- _Trecho do documento_
******************************
Entre armas e beijos

Sonia Racy

31 de agosto de 2016 | 00h29

A amizade entre os então estudantes José Aníbal e Dilma Rousseff, nos anos 60, terminou por causa de uma teoria.
Os dois militaram juntos na então chamada Política Operária (Polop) e eram muitos ligados, até que a “teoria do foco insurrecional” – ou foquismo, defendida por Che Guevara, fez com que eles se distanciassem.
O hoje tucano acreditava então, ao contrário de Dilma, que a teoria não teria sucesso.

Armas e beijos 2

Aníbal contou à coluna que, em 2011, tentava conversar com Dilma, dar dicas de como ela poderia dialogar com os parlamentares e de como isso era importante.
******************************
- _Material de origem_
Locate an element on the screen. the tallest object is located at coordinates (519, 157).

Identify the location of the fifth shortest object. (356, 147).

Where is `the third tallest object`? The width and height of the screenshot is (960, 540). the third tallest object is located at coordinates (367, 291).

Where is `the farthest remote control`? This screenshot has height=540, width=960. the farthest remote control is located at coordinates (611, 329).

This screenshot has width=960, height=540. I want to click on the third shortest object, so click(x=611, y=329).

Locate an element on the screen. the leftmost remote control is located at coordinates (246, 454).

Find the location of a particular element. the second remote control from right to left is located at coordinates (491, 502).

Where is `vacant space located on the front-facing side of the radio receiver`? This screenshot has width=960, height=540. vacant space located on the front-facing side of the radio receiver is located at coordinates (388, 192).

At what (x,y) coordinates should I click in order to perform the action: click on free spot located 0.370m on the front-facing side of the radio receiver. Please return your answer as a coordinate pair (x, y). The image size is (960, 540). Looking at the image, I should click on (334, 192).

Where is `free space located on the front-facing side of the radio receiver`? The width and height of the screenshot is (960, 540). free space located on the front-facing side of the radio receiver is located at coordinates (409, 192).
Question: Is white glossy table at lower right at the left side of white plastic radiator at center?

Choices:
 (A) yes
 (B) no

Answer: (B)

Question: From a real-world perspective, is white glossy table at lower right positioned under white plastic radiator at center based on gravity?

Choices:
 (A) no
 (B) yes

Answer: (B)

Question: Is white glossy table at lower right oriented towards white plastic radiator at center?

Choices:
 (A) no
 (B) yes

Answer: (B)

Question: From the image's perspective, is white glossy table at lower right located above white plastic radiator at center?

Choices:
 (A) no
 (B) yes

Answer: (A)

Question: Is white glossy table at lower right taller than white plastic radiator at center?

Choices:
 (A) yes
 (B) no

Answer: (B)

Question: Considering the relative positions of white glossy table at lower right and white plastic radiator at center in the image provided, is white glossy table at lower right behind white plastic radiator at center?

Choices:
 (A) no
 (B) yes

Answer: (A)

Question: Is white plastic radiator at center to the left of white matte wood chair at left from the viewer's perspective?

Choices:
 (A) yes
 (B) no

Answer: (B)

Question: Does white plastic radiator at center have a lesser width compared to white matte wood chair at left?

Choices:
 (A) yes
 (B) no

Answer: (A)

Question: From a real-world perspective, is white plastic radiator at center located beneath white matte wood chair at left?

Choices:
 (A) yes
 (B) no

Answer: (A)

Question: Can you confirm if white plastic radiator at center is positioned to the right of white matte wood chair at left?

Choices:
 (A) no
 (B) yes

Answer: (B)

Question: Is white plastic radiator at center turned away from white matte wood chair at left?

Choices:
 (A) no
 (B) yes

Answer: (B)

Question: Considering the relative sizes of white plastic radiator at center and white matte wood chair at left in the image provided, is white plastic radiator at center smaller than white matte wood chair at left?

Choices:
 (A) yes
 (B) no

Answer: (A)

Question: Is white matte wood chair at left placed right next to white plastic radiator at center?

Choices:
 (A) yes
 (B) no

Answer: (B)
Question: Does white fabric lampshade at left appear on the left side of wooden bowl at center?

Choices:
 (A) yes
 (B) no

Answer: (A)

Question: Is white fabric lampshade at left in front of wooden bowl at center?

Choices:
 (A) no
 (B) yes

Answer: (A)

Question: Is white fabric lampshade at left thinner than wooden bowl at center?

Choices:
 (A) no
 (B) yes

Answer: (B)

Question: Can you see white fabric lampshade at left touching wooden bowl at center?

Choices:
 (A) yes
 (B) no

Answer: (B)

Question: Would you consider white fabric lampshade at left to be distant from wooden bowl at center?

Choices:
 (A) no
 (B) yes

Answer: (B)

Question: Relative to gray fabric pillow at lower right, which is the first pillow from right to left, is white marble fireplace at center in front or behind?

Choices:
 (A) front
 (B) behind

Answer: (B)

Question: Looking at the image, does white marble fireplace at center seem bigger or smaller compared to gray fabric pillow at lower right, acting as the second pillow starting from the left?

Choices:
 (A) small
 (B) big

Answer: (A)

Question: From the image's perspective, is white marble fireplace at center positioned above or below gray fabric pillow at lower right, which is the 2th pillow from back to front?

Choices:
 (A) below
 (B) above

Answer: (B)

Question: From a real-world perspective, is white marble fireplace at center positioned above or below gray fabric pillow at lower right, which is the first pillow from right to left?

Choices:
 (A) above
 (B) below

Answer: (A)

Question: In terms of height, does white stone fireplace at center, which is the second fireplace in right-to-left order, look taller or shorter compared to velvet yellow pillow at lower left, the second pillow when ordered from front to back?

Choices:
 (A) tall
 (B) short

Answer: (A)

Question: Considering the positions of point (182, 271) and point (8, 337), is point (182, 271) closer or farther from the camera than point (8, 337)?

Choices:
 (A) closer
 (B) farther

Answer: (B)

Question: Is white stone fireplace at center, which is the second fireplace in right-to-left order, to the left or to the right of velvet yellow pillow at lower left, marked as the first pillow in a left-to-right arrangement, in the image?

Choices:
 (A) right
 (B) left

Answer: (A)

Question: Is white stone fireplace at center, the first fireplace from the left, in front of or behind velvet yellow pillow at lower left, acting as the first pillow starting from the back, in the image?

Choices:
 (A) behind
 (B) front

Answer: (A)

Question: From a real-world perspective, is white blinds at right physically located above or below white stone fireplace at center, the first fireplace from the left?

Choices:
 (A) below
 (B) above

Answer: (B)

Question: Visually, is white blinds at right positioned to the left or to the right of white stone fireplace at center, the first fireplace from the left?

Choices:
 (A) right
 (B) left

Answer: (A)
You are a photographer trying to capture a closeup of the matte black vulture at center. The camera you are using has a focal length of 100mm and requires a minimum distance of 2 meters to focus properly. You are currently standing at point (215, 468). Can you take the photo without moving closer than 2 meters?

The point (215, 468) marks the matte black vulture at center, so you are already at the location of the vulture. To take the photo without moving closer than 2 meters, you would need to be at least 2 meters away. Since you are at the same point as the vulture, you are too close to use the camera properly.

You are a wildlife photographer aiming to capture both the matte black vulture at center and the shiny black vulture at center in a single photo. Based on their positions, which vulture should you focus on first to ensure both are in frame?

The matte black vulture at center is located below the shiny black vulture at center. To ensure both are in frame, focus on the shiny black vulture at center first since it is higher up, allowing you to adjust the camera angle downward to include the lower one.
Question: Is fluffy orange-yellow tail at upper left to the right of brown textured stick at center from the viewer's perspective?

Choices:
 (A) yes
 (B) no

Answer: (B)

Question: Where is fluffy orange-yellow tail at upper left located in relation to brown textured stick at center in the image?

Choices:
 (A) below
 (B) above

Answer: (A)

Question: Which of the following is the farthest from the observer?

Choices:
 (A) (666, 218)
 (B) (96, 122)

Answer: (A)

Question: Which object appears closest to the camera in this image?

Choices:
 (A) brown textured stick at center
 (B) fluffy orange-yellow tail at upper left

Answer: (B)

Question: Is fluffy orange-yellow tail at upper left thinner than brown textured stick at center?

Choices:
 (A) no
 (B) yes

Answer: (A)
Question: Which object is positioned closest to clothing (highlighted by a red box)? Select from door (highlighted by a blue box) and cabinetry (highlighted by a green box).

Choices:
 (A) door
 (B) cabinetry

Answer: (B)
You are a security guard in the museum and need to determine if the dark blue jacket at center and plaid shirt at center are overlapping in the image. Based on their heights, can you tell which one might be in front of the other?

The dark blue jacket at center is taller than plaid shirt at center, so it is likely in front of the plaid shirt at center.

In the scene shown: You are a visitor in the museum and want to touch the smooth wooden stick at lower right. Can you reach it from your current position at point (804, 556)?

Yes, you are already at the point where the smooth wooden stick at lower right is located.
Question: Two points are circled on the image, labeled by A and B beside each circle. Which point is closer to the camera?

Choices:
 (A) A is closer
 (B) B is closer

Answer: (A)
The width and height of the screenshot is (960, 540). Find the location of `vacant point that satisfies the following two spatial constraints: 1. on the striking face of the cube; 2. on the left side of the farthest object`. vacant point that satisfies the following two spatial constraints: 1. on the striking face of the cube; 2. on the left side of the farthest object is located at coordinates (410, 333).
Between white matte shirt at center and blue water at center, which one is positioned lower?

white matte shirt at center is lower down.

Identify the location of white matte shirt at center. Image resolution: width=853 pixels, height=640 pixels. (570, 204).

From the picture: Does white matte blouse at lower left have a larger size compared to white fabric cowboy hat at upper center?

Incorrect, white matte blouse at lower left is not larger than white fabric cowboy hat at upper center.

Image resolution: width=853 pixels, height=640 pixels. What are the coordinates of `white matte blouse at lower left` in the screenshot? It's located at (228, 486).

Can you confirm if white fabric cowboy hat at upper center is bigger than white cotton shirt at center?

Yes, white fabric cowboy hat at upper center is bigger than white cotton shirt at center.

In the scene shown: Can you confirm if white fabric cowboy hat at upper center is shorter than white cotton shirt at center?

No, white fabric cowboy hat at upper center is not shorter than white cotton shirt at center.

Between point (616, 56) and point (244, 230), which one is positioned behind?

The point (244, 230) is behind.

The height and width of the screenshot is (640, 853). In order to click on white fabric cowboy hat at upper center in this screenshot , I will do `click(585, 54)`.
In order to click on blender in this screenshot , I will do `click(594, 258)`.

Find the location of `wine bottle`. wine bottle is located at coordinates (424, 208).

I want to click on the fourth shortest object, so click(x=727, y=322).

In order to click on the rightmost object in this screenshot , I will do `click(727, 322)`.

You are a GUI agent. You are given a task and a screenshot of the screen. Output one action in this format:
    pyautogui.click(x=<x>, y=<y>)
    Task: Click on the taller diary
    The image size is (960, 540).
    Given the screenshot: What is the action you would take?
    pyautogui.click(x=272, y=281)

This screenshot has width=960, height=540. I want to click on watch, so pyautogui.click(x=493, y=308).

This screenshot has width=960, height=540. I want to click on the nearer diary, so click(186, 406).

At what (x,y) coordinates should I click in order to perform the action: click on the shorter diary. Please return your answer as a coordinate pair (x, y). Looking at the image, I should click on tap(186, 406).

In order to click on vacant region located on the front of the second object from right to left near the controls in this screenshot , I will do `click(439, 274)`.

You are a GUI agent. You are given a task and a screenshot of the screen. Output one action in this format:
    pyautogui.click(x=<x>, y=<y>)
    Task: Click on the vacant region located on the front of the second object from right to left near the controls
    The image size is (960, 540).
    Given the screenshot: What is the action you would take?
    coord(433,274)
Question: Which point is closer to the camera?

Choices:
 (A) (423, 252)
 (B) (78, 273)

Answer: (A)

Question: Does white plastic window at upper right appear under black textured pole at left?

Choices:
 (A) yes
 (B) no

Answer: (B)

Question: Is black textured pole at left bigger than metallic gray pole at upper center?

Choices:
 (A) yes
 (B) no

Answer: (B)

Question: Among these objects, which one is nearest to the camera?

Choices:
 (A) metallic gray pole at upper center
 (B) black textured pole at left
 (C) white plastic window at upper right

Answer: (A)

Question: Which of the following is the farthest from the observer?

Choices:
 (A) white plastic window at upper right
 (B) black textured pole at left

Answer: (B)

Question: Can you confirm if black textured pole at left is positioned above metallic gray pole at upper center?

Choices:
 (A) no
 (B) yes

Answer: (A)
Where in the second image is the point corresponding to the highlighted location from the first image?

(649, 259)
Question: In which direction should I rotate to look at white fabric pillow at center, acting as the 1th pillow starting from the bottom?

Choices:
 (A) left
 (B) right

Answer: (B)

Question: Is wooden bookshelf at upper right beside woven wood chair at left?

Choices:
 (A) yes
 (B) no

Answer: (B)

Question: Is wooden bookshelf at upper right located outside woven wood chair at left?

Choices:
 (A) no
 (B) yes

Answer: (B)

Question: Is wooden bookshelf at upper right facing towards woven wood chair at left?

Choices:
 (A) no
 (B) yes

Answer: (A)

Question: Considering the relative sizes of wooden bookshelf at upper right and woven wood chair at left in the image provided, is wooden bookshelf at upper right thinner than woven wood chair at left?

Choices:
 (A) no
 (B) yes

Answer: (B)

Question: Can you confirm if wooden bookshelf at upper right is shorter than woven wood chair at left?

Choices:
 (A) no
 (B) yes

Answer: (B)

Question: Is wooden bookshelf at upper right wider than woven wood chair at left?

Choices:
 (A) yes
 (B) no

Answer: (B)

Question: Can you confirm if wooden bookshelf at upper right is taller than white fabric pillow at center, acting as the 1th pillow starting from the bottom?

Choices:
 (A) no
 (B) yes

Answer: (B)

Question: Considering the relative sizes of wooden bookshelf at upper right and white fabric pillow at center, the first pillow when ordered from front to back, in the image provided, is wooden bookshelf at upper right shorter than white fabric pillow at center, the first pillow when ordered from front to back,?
******************************
- _Enunciado 1_
Com base no trecho sobre José Aníbal e Dilma Rousseff, responda:
(a) Em que década Aníbal e Dilma eram estudantes?
(b) Em que organização os dois militaram juntos?
(c) Em que ano Aníbal tentava conversar com Dilma?
- _Enunciado 2_
Indique se cada afirmação está de acordo com o trecho sobre José Aníbal e Dilma Rousseff, respondendo sim ou não e citando as palavras do trecho que decidem a questão.
(a) A teoria do foco insurrecional era defendida por Che Guevara.
(b) Aníbal acreditava que a teoria do foco insurrecional teria sucesso.
(c) Aníbal tentava mostrar a Dilma como dialogar com os parlamentares.
- _Enunciado 3_
Retome o trecho sobre José Aníbal e Dilma Rousseff e continue o texto a partir da última frase.
O material é independente do trecho e não se relaciona com ele.

- _Resposta 1_
(a) Nos anos 60.
(b) Na Política Operária (Polop).
(c) Em 2011.

- _Resposta 2_
(a) Sim: "a “teoria do foco insurrecional” – ou foquismo, defendida por Che Guevara".
(b) Não: "O hoje tucano acreditava então, ao contrário de Dilma, que a teoria não teria sucesso."
(c) Sim: "tentava conversar com Dilma, dar dicas de como ela poderia dialogar com os parlamentares e de como isso era importante".

- _Resposta 3_
“Eu dizia pra ela: ‘Isso não é uma guerra, Dilma’. Eu quebrava o pau com ela. A Dilma nunca foi externa, desde aquela época do Polop ela só operava internamente. Sempre foi uma pessoa teimosa e nunca me ouviu”.

No auge da crise, em 2013 e 2015, parlamentares petistas pediram ao tucano que conversasse com a presidente. “Mas não fui, não ia adiantar. Ela nunca me ouviu.”